Each line of the data below containing "imagerie" needs to be listed.

Records to use section start

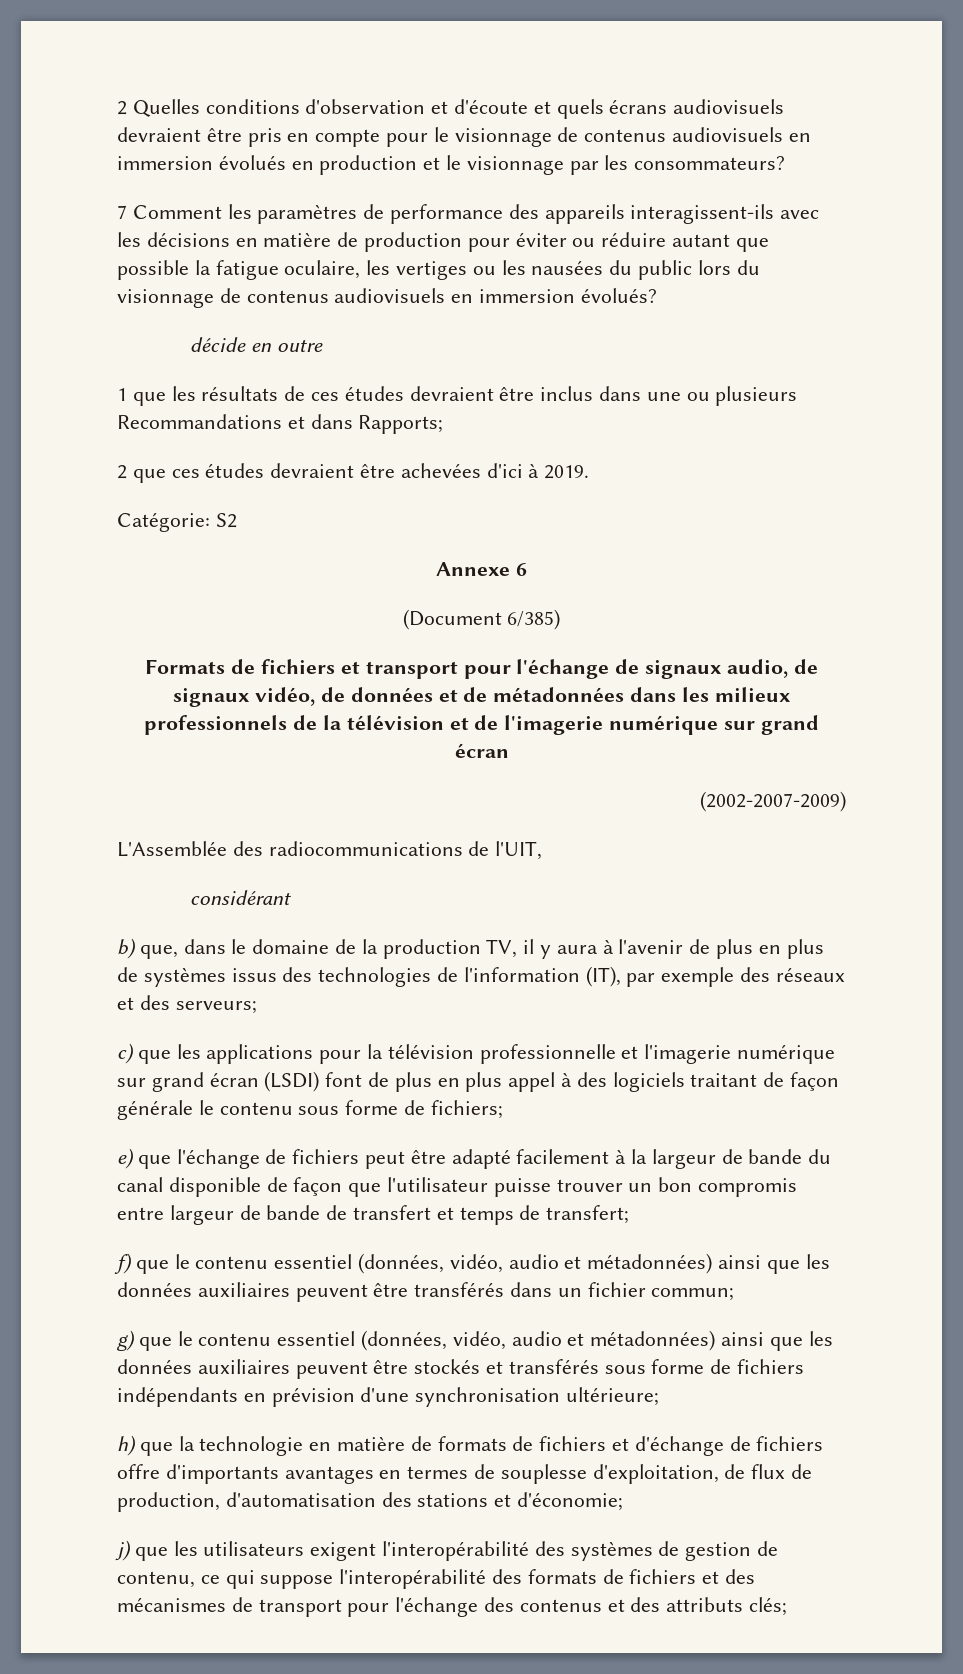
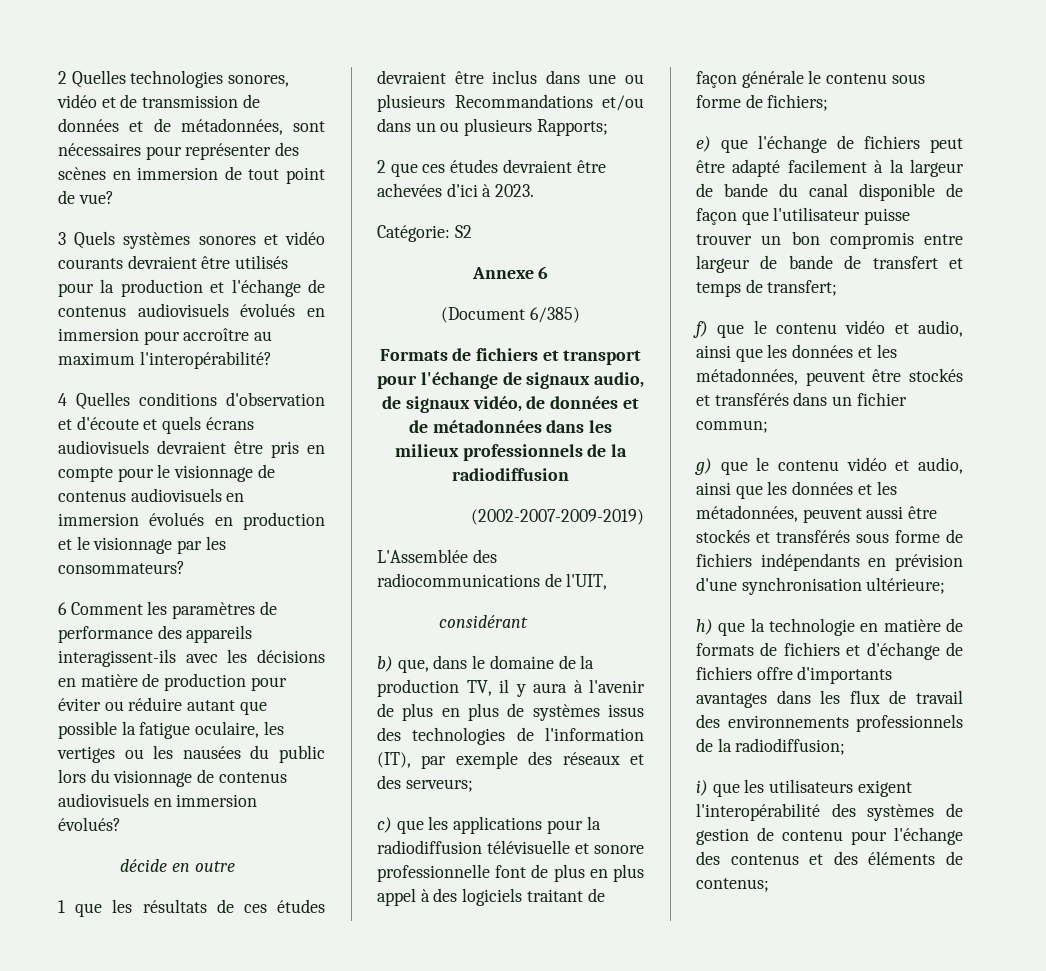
(200, 108) none -> [130,70,290,88] [57,94,260,108] [58,118,325,135] [58,142,300,160] [58,166,325,184] [58,190,114,204] [58,231,325,249] [58,255,289,269] [58,279,325,297] [58,303,325,317] [58,328,273,345] [58,351,272,369] [58,392,130,410] technologies sonores, vidéo et de transmission de données et de métadonnées, sont nécessaires pour représenter des scènes en immersion de tout point de vue? // 3 Quels systèmes sonores et vidéo courants devraient être utilisés pour la production et l'échange de contenus audiovisuels évolués en immersion pour accroître au maximum l'interopérabilité? // 4 Quelles
[117,205,127,219] 7 -> [58,602,67,615] 6
[287,414,353,429] et dans -> [602,95,644,111] [377,118,533,136] et/ou dans un ou plusieurs
[544,465,590,479] 2019. -> [495,184,535,197] 2023.
[346,715,819,735] [454,743,509,758] [700,791,846,812] télévision et de l'imagerie numérique sur grand écran // (2002-2007-2009) -> [452,468,569,481] [471,509,644,525] radiodiffusion // (2002-2007-2009-2019)
[387,1044,836,1064] [117,1071,320,1092] télévision professionnelle et l'imagerie numérique sur grand écran (LSDI) -> [377,840,644,854] [377,864,490,882] radiodiffusion télévisuelle et sonore professionnelle
[274,1253,830,1274] [117,1282,409,1302] essentiel (données, vidéo, audio et métadonnées) ainsi que les données auxiliaires peuvent être -> [845,320,963,337] [696,344,897,362] [696,368,963,386] [696,395,710,406] vidéo et audio, ainsi que les données et les métadonnées, peuvent être stockés et
[277,1330,833,1351] [117,1359,368,1379] essentiel (données, vidéo, audio et métadonnées) ainsi que les données auxiliaires peuvent -> [846,457,963,474] [696,481,897,499] [696,505,904,523] vidéo et audio, ainsi que les données et les métadonnées, peuvent aussi
[379,1464,813,1484] [117,1492,624,1512] [115,1540,131,1561] en termes de souplesse d'exploitation, de flux de production, d'automatisation des stations et d'économie; // j) -> [776,690,963,704] [696,714,963,732] [696,738,846,755] [696,780,708,796] dans les flux de travail des environnements professionnels de la radiodiffusion; // i)
[117,1569,756,1589] [117,1597,342,1617] contenu, ce qui suppose l'interopérabilité des formats de fichiers et des mécanismes de transport -> [782,830,843,841] contenu
[666,1597,788,1616] attributs clés; -> [868,851,963,865] [696,878,769,892] éléments de contenus;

Records to use section end

= Your solution =
[346,715,819,735] [454,743,509,758] [700,791,846,812] télévision et de l'imagerie numérique sur grand écran // (2002-2007-2009) -> [452,468,569,481] [471,509,644,525] radiodiffusion // (2002-2007-2009-2019)
[387,1044,836,1064] [117,1071,320,1092] télévision professionnelle et l'imagerie numérique sur grand écran (LSDI) -> [377,840,644,854] [377,864,490,882] radiodiffusion télévisuelle et sonore professionnelle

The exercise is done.